Copy every line of the data below verbatim, leaving out the pictures.

## DATA PROVIDED
----

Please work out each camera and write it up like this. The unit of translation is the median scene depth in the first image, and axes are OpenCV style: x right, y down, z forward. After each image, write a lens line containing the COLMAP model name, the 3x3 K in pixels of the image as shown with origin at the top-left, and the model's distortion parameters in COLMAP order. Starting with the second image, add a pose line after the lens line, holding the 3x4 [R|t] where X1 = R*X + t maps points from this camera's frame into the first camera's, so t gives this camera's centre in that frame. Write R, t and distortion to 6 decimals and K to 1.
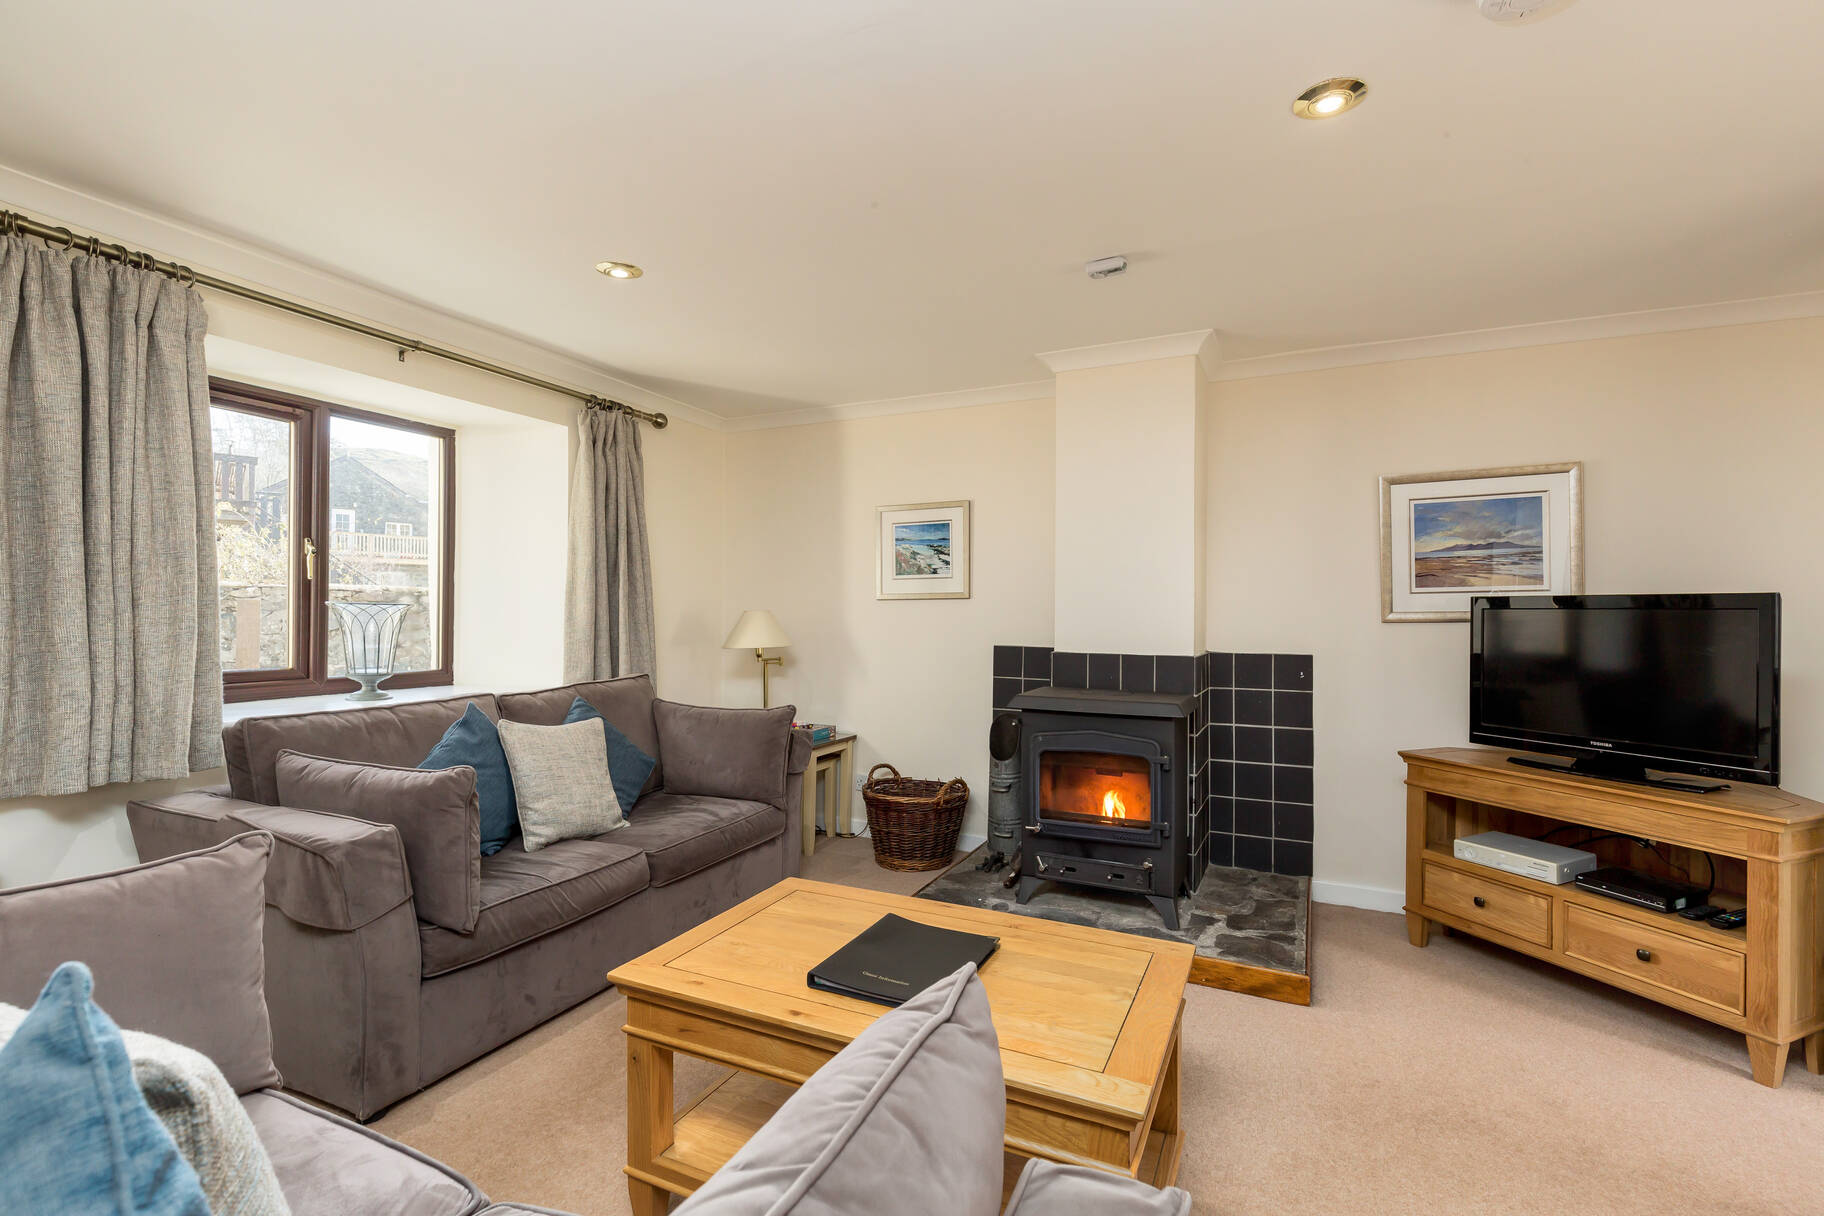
lens RADIAL K [[816.8, 0, 915.7], [0, 816.8, 623.7], [0, 0, 1]] dist [0.004998, -0.001385]
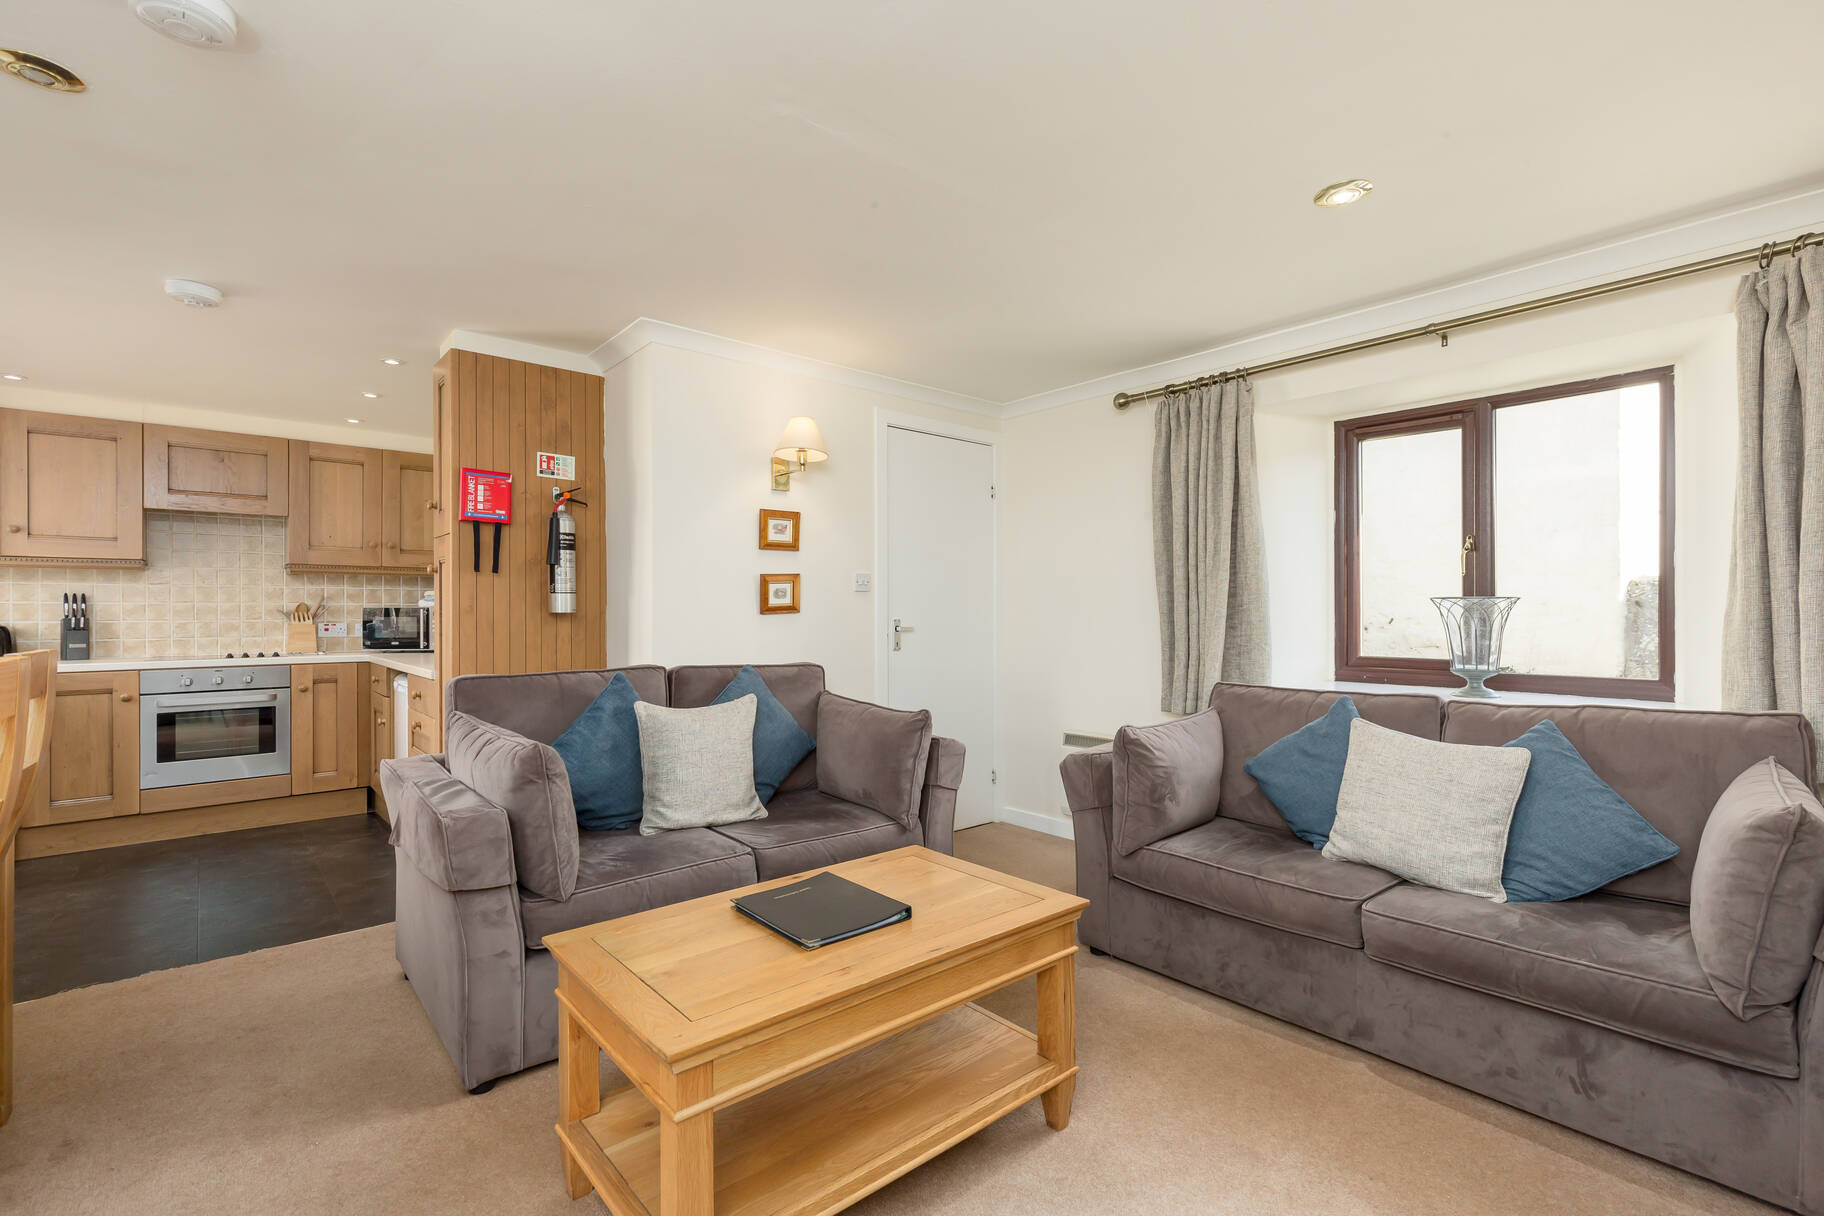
lens RADIAL K [[816.8, 0, 918.9], [0, 816.8, 613.6], [0, 0, 1]] dist [0.004998, -0.001385]
pose [[-0.411598, -0.004062, -0.911356, 0.492058], [-0.013454, 0.999908, 0.001620, 0.001598], [0.911266, 0.012928, -0.411615, 0.807556]]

----

## EXERCISE SOLUTION
Please work out each camera and write it up like this. The unit of translation is the median scene depth in the first image, and axes are OpenCV style: x right, y down, z forward. After each image, write a lens line containing the COLMAP model name, the 3x3 K in pixels of the image as shown with origin at the top-left, and the model's distortion parameters in COLMAP order. Starting with the second image, add a pose line after the lens line, holding the 3x4 [R|t] where X1 = R*X + t maps points from this camera's frame into the first camera's, so t gives this camera's centre in that frame. Write R, t and distortion to 6 decimals and K to 1.
lens RADIAL K [[816.8, 0, 915.7], [0, 816.8, 623.7], [0, 0, 1]] dist [0.004998, -0.001385]
lens RADIAL K [[816.8, 0, 918.9], [0, 816.8, 613.6], [0, 0, 1]] dist [0.004998, -0.001385]
pose [[-0.411598, -0.004062, -0.911356, 0.492058], [-0.013454, 0.999908, 0.001620, 0.001598], [0.911266, 0.012928, -0.411615, 0.807556]]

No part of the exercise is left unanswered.